The pertinent portion of the act and title reads:

“Chapter 81
AN ACT
“AMENDING SECTION 54-901 IDAHO CODE DEFINING THE PRACTICE OF DENTISTRY; AMENDING 54-909 IDAHO CODE RELATING TO THE TERM OF OFFICE OF DENTAL EXAMINERS ; AND DECLARING AN EMERGENCY.
“Be It Enacted by the Legislature of the State of Idaho:
“Section 1. That Section 54 — 901 Idaho Code be, and the same is hereby, amended to read as follows: * *

*183This is an amendment to a previous act, and the title is sufficient, as it refers by-number to the section being amended and is germane to the subject of the original act. State v. Jones, 9 Idaho 693, 75 P. 819; Settlers’ Irrigation District v. Settlers’ Canal Company, 14 Idaho 504, 94 P. 829; In re Edwards, 45 Idaho 676, 266 P. 665; First Security Bank of Idaho v. Fremont County, 55 Idaho 76, 37 P.2d 1101; State v. Taylor, 58 Idaho 656, 78 P.2d 125; Hammond et al. v. Bingham et al., 83 Idaho 314, 362 P.2d 1078. That the amendment also pertains to an exception to the general definition of the “practice of dentistry” is of no consequence for the legislators were fully advised by the title as to what was to be accomplished. Appellants’ contention in this regard is without merit.

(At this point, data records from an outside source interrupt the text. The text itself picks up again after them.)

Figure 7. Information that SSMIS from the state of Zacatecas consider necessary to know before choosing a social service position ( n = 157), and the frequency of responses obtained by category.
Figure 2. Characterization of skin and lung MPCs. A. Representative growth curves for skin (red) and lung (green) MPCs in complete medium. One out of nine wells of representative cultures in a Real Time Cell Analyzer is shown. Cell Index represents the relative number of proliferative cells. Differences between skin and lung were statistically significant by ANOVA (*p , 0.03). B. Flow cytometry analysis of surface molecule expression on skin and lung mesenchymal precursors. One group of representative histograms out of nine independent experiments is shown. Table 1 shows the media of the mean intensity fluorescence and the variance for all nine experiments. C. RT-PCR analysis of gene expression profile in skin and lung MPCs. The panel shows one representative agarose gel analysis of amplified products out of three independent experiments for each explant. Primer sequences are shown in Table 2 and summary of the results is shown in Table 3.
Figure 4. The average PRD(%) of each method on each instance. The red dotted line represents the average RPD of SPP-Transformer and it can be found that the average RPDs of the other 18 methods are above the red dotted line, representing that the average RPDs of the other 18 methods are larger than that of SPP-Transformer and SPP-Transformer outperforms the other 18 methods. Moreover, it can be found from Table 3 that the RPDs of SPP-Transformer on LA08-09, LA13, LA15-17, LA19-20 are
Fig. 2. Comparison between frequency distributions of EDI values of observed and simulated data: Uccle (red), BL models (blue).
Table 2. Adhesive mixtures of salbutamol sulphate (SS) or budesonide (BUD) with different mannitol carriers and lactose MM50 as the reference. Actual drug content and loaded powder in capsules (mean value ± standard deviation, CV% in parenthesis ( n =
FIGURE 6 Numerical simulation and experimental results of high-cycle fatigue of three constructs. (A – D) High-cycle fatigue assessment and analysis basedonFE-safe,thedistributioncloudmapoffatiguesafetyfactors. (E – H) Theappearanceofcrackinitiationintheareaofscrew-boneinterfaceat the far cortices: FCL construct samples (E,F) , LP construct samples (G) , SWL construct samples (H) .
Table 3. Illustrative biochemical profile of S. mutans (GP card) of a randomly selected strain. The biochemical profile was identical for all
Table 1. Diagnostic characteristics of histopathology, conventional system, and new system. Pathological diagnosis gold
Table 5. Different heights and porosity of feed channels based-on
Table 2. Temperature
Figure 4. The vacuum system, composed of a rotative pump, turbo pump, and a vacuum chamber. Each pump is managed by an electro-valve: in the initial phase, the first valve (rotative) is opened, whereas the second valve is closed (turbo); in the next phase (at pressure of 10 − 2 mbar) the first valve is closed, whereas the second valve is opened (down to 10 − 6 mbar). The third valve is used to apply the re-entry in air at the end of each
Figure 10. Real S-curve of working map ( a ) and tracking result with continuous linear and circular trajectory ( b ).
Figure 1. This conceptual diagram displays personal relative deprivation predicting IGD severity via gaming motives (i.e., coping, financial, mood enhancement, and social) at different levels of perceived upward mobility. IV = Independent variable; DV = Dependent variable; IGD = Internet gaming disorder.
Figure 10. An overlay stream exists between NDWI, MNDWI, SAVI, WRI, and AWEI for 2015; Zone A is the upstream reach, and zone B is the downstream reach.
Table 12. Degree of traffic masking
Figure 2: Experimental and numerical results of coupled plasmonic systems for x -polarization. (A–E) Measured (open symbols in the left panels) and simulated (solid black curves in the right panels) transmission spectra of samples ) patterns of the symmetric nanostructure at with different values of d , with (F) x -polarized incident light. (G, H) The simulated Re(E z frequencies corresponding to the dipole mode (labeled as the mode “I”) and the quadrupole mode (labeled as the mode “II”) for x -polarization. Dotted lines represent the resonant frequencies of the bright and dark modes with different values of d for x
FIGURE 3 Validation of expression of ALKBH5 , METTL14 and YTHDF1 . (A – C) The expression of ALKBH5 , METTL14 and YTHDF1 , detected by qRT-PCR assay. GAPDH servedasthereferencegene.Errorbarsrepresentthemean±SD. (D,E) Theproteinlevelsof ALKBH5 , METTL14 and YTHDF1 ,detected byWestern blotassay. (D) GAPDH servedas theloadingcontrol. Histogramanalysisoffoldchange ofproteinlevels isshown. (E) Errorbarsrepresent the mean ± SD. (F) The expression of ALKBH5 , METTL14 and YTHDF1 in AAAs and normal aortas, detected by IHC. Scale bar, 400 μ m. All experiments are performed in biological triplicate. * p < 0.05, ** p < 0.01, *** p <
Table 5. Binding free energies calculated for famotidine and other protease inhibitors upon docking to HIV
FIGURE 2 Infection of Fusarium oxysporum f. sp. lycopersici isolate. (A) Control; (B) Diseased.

It is contended that the present opinion creates confusion in view of the language employed in Berry v. Summers, 76 Idaho 446, 283 P.2d 1093, insofar as that opinion permitted appellants to take impressions within, or fit relined dentures within the patient’s mouth. No language can be found in that opinion to that effect.

The 1957 amendment recognizes the field of activity of the dental technician or mechanic in performing his services on prosthetic appliances, and in dealing directly with the user or wearer. However, this amendment, while again recognizing that the practice of dentistry must be done only by those whose training has qualified them to be admitted to practice the profession of dentistry, has limited the services of the technician or mechanic to work on prosthetic appliances which does not require the presence, aid, assistance or cooperation of the user. Such addition to the definition of what constitutes the practice of dentistry pertains to the presence, aid, assistance or cooperation of the user while performing the service on the prosthetic device itself. It cannot be said that it would prohibit the technician from conducting the normal business transactions with his customer or user of the appliance, or from prohibiting the technician from having the user try the device after the technician has serviced it and again having further services performed on it. It is the examining within the mouth, fitting within the mouth, or taking of impression within the mouth of the user that is proscribed by the 1957 Act.

The field of the dental technician or mechanic ever since 1907 has been recognized in this State as being limited to the performance of mechanical work upon inert matter. (See: S.L.1907, S.B. 36, Sec. 6, pg. 549; R.C. & C.L. Sec. 1360 wherein the practice of dentistry stated: “This act shall not be construed to prohibit an unlicensed person from performing mechanical work upon inert matter in a dental *184office or laboratory * * ' This provision was repealed with other portions of the act of 1907, by S.L.1919, Ch. 60, (Chap. 91 C.S. § 2116 et seq.) which in defining dentistry did not contain the exception for dental technicians; S.L.1921, ch. 255, Sec. 11, amended C.S. § 2134 by again excluding “an unlicensed person from performing merely mechanical work upon inert matter in a dental laboratory” from the operation of the chapter dealing with practice of dentistry; I.C.A.1932, § 53-1321. This was the law until 1949, when S.L. 1949, Ch. 102 repealed the previous dental law, and the present law was adopted.)

The present enactment cannot be said to enlarge the field of practice of the dental technician or mechanic, and at no time have they been permitted to work upon, examine, diagnose, or prescribe, on living tissue of the patient.

The contention again urgently presented by appellants that all issues in this action became res adjudicata by the decision in Berry v. Summers, supra, has again been examined and found to be without merit.

The foregoing is added to the original opinion to which we adhere.

SMITH, C. J., and TAYLOR, KNUDSON and McQUADE, JJ., concur.